A hardened rubber ball or chew toy makes a better fetch toy than a tennis ball. Here's why:

  • Tennis balls break apart, meaning they could get lodged in your dog's throat. The American Kennel Club states tennis balls are weak compared to the pressure of your dog's teeth. As they bite into it and shred the ball apart, some of the bits and pieces will likely end up in their stomach. Your dog could get sick or require hospitalization.
  • A chewy ball can make your dog's teeth fall out (which can cause premature teething in puppies). Puppies lose their teeth relatively easily. Chewing a tennis ball can pull loose teeth out earlier than they were supposed to come out. This problem can hurt their gums and make it hard to chew until their new teeth grow through.
  • Too much of the small fuzz can make them cough or get into their intestines. Most tennis balls are covered in yellow and green fuzz. These tiny fuzzies come apart and cause a problem similar to hairballs in cats. While cats have adapted to this issue, dogs aren't supposed to hack and cough balls of fuzz from a tennis ball.
labrador chew a ball

If you want to play fetch with a ball, it's best to get something designed for dogs. Tennis balls are made for sports, not pups! The RHL Dog Squeaky Toy is made for dogs who love chewing through everything they can get their teeth on. It's chewy enough to keep them entertained but won't break apart from their jaw strength.
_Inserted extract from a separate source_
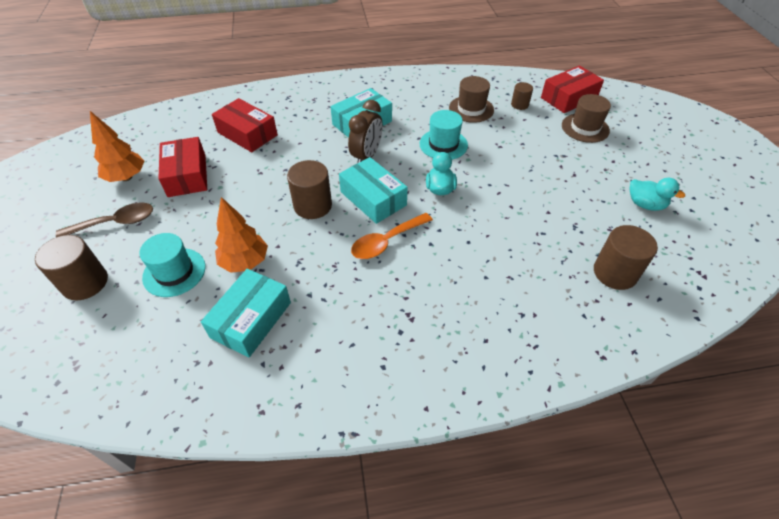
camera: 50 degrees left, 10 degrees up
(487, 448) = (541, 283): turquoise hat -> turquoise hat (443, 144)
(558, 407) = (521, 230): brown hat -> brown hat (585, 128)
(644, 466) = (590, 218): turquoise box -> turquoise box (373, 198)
Now that you know why having your Labrador chase balls for too long can be an issue, you can try other games to keep them entertained and exercised. They're unaware of the stress put on their joints and muscles by playing catch all day, but you can keep them safe and healthy by switching it up every once in a while.

If you throw balls for your Lab to catch, make sure they're not fragile tennis balls that can be chewed apart and swallowed.